Q. While collecting limbs on the battlefield, Blevins thinks 
that "despite all the specimens he'd collected over the years, he had 
always been able to separate the person from the object" (p. 340). Is 
this type of detachment necessary for a doctor or researcher to do his 
job well? 
It depends. A pathologist working with tissue is far more able to detach
 himself than a physician at a bedside. Midwives as well as physicans 
and nurses of all specialties daily manage a delicate balance between 
the objective and the subjective, knowledge and compassion, attachment 
and detachment.
 
Q. Which character was the most difficult to write and why? What tools did you use to overcome this challenge? 
Jenny was the most challenging. She seems to be one person at the 
beginning of the novel, then emerges as another.

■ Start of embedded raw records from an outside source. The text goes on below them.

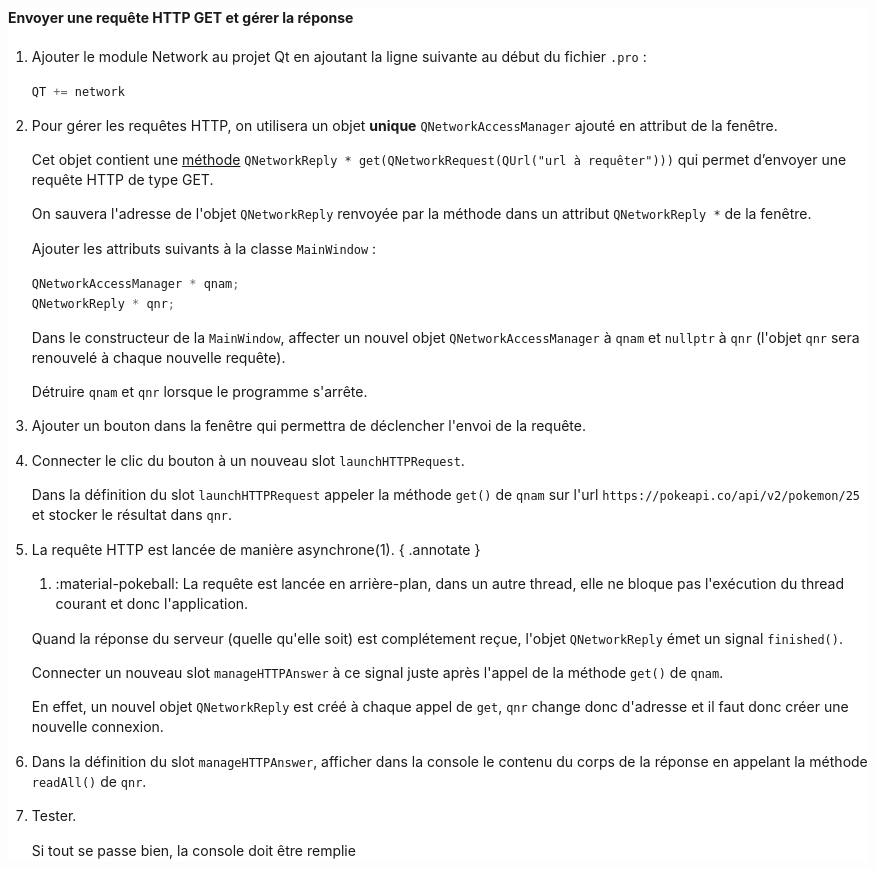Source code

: #### Envoyer une requête HTTP GET et gérer la réponse

1.  Ajouter le module Network au projet Qt en ajoutant la ligne suivante au début du fichier `.pro` :

    ```cpp
    QT += network
    ```

2.  Pour gérer les requêtes HTTP, on utilisera un objet **unique** `QNetworkAccessManager` ajouté en attribut de la fenêtre.

    Cet objet contient une [méthode](https://doc.qt.io/qt-5/qnetworkaccessmanager.html#get) `QNetworkReply * get(QNetworkRequest(QUrl("url à requêter")))` qui permet d’envoyer une requête HTTP de type GET.

    On sauvera l'adresse de l'objet `QNetworkReply` renvoyée par la méthode dans un attribut `QNetworkReply *` de la fenêtre.

    Ajouter les attributs suivants à la classe `MainWindow` :

    ```cpp
    QNetworkAccessManager * qnam;
    QNetworkReply * qnr;
    ```

    Dans le constructeur de la `MainWindow`, affecter un nouvel objet `QNetworkAccessManager` à `qnam` et `nullptr` à `qnr` (l'objet `qnr` sera renouvelé à chaque nouvelle requête).

    Détruire `qnam` et `qnr` lorsque le programme s'arrête.

3.  Ajouter un bouton dans la fenêtre qui permettra de déclencher l'envoi de la requête.

4.  Connecter le clic du bouton à un nouveau slot `launchHTTPRequest`.

    Dans la définition du slot `launchHTTPRequest` appeler la méthode `get()` de `qnam` sur l'url `https://pokeapi.co/api/v2/pokemon/25` et stocker le résultat dans `qnr`.
    
5.  La requête HTTP est lancée de manière asynchrone(1). 
    { .annotate }

    1.  :material-pokeball: La requête est lancée en arrière-plan, dans un autre thread, elle ne bloque pas l'exécution du thread courant et donc l'application.

    Quand la réponse du serveur (quelle qu'elle soit) est complétement reçue, l'objet `QNetworkReply` émet un signal `finished()`.

    Connecter un nouveau slot `manageHTTPAnswer` à ce signal juste après l'appel de la méthode `get()` de `qnam`.

    En effet, un nouvel objet `QNetworkReply` est créé à chaque appel de `get`, `qnr` change donc d'adresse et il faut donc créer une nouvelle connexion.

6.  Dans la définition du slot `manageHTTPAnswer`, afficher dans la console le contenu du corps de la réponse en appelant la méthode `readAll()` de `qnr`.

7.  Tester.

    Si tout se passe bien, la console doit être remplie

That she possessed a 
set of values different from Mary's (and mine) made rounding her out as a
 character a task that took quite a bit of thought and revision. I 
relied on the principle that while characters are often posed as 
opposites, no one is one-sided, and characters' motivations are always 
complex.
 
Q. In a story with many different points of view, you include
 President Lincoln's. Why did you include him and why is he important to
 the story?
Lincoln inserted himself into the story as soon as he met with Dorothea 
Dix. Sometimes characters insist, and Mr. Lincoln insisted. Only near 
the end of writing the book did I realize that Lincoln's and Mary's 
stories mirrored one other: they were both coming of age in their 
respective roles, he as a president fighting to gain control of a 
disobedient general and an unwieldy war, and she as a woman fighting to 
become someone no one believed she could be. Each, too, had a very 
personal grief to overcome. And had Lincoln never given Dorothea Dix the
 go-ahead to create a nursing force, Mary's story may never have 
happened, or would not have happened in the same way. In my mind, Mary 
and Lincoln became inextricably linked.
Q. Mary's mother, Amelia, is a fascinating and nuanced 
character. In what ways is she conflicted about motherhood in general 
and about Mary specifically? What is her greatest strength as a parent? 
Like Mary, Amelia was a woman ahead of her time. As a midwife, she 
practiced a profession that, while giving her greater social and 
economic freedom than other women experienced, also isolated her. She 
could deliver babies, but her own children, as other women perceived it,
 were out of control. Amelia knew this gossip was envy, and yet when it 
came to her children, she despaired: her dissimilar daughters could not 
find common ground; her son, whom she adored, skipped off to war; and 
the daughter to whom she was closest, Mary, defied her requests at 
almost every turn. Amelia is a woman who exhausted herself for her 
children and yet in adulthood they confounded her. I think her greatest 
strength is her willingness to self-examine, which allows her to endure 
despite her disappointments.
 
Q. What is your next project? Would you consider writing another historical novel? 
I am writing another historical novel, which involves a new era and a 
subject about which I know very little, again providing another chance 
for prodigious amounts of research. The learning curve on this next one 
is very steep, however, and is keeping me up nights.